Traditionally, tertiary education across the world laid emphasis on knowledge dissemination whilst vocational education focused on building skills. This model is fast becoming redundant as soft skills are becoming dominant and an integral part of tertiary education whilst hard skills are fast becoming redundant with the penetration of automation. New age skills such as learning to learn, problem-solving, design thinking and creative thinking are becoming the dominant skills for employability. The traditional focus of skilling to address low-level jobs has to be changed to deliver the new age skills in order to keep the workforce employed.

As the level of education increases, there is usually an increased focus on knowledge component, rendering students less and less skillful. This was a useful format in the days when the basic skills were already in place and students only acquired new knowledge to upgrade their skills on their own. However, new age skills required today cannot be acquired overnight; they need to be practiced and perfected at all levels of education. For example, while a student of statistics maybe skilled in the premises of data analysis, with Big Data taking over as a dominant data source, the data scientist requires a completely different set of skills to do the same job a statistician did a decade ago Automation and robotics can quickly replace a lot of the work that was done by accountants and financiers. It is up to these professionals to update for relevance in the future and this requires skill more than knowledge. Higher education must start titling the balance of their offering from dominant knowledge dissemination to skilling and reskilling.

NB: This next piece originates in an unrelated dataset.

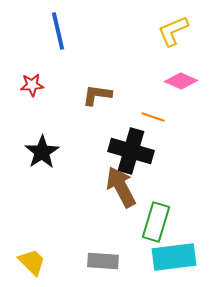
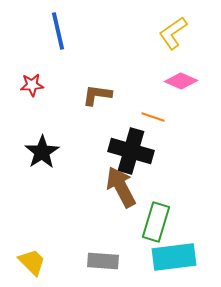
yellow L-shape: moved 2 px down; rotated 12 degrees counterclockwise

Companies have been laying off employees in large numbers owing to technological changes leading to anxiety and coping disabilities. This further deteriorates employability of candidates. Online platforms and MOOCs have stepped in where corporate and universities have not, to help those seeking to upskill themselves. There is a big gap between the needs of the industry and what is being taught in the classrooms of higher education. Engagement and confluence of academic and industry minds are a necessity to ensure relevance of higher education curriculum and to bridge the knowledge-skill dichotomy.

Sanjay Padode

Post the completion of his obligation as the CEO of Religare Technova, Sanjay was keen to dedicate his self to the cause of education and took over as the Secretary of Center for Developmental Education a not for profit society which runs the IFIM Business School. Besides managing this Business School, Sanjay is working on establishing a University and a K-12 school.

Srividya Raghavan

Dr. Srividya Raghavan is the Chairperson of Center of Excellence in Entrepreneurship and Associate Professor for Marketing at IFIM Business School. Her extensive 12-year career in academics includes the introduction of industry inclusive and innovative experiential pedagogy, development of new-age and innovative courses, development of award-winning cases, several awards for case writing and research, consulting with start-ups and several publications in international and national journals.